The new breed of property investor: DPN's Sam Khalil

The new breed of property investor: DPN's Sam Khalil
Sam KhalilDecember 7, 2020

GUEST OBSERVER

A quick study of the latest property data shows that a new type of property investor has definitely emerged. We still have the other traditional kinds: like the classic, slow build investor who has built up a portfolio over decades. Then there’s the mum and dad investors who are carefully looking to dip their toes in the water after getting on top of their mortgage. However, this new breed is different.

It’s a weird amalgam: first home buyer/investor/renter. They’re the people who simply can’t afford the place of their dreams. They’re struggling with the heated urban market, especially Sydney or Melbourne. Yet they’ve scraped together a deposit and recognize the value of getting something, anything, before the market once again rises. So they’ve bought a property out in an area where they don’t want to live, usually the outer suburbs, and they are renting and living somewhere else. This is especially a phenomenon of younger couples who want to send their kids to a certain school or have a love for a certain area. For example, couples who rent in beach side Sydney or a desirable family friendly suburb in Melbourne like Camberwell or Bentleigh. They can’t buy into these places but want to live there. They can see the value in buying a place out in the sticks, but certainly aren’t thinking in terms of portfolios or multiple properties.

They’ve become unwitting, unplanned investors. Let’s call them the reluctant landlords. They’ve replaced the owner/occupiers. The owner occupiers were a classic force in Australia right up till recent times. They saw a property as long term and would quietly suffer economic downturns, feeling sure that their ultimate plan of property appreciation would eventually happen. As they generally were in it for the long haul they were never prone to alarm about sudden market twinges. However, they’ve started to disappear as first time buyers simply struggle to get into the market. So reluctant investors/landlords have their own long term approach. Priced out of their own desired area they plan to invest in a medium-short term rapid growth suburb as investors. They generally don’t plan to be doing this for too long. Their hope is to perhaps do up the property, rent it out then resell it after one-two years and take advantage of the heated market to buy the house they’ll remain in. It’s like a two phase strategy of the owner occupier plan.

Most of them are twenty somethings or thirty somethings, either renting or else living with their parents while they save up. Except instead of buying a house for themselves they’re buying an investment property.

The reluctant landlords often feel uncomfortable as investors or renting out their property. This is because it’s not their long-term goal. Consequently they can sometimes make bad decisions, such as selecting an inferior property manager or not vetting tenants properly. They also may make other poor choices like identifying a suburb that is likely to rise as an investment area but not being aware of costly strata or title issues. Essentially they’re amateur investors and prone to making mistakes.

The more savy or those partnering with service providers who can pass on their expertise, are using renting and investing as a combined long-term strategy, keeping them in their desired urban hub and investing in affordable high-growth areas maximising depreciation and tax benefits to their advantage while  building a passive income for their future.

The latest figures from the Australian Bureau of Statistics showed that investor loans galloped ahead of owner-occupier loans by four times the amount. Added to this a new study by Digital Financial Analytics shows that property investors are younger than ever before. This gives credence to the theory that we’re seeing young couples being pushed into investor roles through the sheer white heat of the current property market. It’s also in part due to the slashing of first time buyer grants from the Federal Government. Conversely negative gearing and the steady stream of low interest rates have made the market very conducive to investors. First home buyers, to some extent, have been forced to become investors through a rearranging of the laws of property.

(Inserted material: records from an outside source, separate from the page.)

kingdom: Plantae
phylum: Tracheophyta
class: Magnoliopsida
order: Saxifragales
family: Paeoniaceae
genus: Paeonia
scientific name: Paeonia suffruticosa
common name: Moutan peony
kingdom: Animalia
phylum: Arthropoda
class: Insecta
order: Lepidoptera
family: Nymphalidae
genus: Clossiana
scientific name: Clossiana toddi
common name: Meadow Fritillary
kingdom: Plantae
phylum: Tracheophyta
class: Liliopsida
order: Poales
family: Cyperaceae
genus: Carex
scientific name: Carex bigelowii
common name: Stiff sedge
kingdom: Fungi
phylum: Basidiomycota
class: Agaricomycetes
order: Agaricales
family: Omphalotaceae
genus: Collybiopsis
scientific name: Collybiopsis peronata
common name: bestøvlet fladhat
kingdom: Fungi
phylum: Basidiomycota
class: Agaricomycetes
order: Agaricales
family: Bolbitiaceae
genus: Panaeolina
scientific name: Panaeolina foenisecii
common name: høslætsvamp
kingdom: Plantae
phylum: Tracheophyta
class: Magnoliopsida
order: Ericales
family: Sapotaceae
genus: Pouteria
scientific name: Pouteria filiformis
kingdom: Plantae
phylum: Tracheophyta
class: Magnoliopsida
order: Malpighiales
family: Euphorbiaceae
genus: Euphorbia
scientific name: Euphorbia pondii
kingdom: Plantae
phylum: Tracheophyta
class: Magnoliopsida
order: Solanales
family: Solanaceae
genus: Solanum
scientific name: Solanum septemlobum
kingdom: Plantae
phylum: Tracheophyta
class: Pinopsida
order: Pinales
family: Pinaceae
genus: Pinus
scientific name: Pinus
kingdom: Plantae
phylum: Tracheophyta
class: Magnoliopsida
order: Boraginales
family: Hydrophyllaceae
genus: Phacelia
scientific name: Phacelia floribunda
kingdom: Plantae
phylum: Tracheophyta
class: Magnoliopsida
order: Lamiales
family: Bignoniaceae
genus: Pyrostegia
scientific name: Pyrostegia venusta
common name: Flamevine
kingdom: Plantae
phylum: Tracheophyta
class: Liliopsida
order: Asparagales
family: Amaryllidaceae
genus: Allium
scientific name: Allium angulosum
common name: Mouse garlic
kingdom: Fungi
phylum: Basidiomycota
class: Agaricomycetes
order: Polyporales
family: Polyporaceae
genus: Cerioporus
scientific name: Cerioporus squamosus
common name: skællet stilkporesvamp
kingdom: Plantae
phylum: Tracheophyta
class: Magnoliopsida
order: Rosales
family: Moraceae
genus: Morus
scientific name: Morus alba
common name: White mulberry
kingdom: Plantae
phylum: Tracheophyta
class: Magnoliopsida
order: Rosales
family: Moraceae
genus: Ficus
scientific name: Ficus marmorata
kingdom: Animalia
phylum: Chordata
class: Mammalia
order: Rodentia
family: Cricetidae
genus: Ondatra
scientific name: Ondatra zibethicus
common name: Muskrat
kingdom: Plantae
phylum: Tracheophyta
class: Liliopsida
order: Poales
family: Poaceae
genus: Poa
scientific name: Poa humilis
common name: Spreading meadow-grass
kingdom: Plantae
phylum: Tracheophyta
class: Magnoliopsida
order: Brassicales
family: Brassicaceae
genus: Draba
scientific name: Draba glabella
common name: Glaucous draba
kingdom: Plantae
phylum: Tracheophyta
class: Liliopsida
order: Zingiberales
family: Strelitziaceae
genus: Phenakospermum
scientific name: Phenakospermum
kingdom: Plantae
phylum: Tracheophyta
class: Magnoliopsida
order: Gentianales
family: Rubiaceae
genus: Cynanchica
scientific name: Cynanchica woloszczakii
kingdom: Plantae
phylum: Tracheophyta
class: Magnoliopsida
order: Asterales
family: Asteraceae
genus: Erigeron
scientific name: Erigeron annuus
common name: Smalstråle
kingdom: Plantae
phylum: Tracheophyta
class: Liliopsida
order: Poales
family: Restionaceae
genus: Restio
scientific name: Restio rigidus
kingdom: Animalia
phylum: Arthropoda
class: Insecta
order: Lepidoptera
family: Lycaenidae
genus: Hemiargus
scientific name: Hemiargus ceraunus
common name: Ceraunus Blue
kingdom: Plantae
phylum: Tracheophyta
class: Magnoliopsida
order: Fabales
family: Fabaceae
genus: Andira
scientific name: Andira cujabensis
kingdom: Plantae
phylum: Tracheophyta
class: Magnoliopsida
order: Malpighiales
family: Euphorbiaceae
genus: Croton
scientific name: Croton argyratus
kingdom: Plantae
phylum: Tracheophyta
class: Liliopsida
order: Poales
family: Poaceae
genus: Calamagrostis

Yet we’ve seen that there’s a cooling in rentals, partly due to an oversupply of apartment buildings in cities like Melbourne. And areas such as the Gold Coast are not the booming rental markets as they used to be. This leaves the reluctant landlords on shaky ground. Property investment will never be an exact science and the stakes are too high to make the wrong choice, especially as a first time buyer. So careful analyses and researching the market is vitally important. So too is getting accurate information and seeking it out from property experts may be the first steps in the property path to success.

SAM KHALIL is founder and director of Direct Property Network.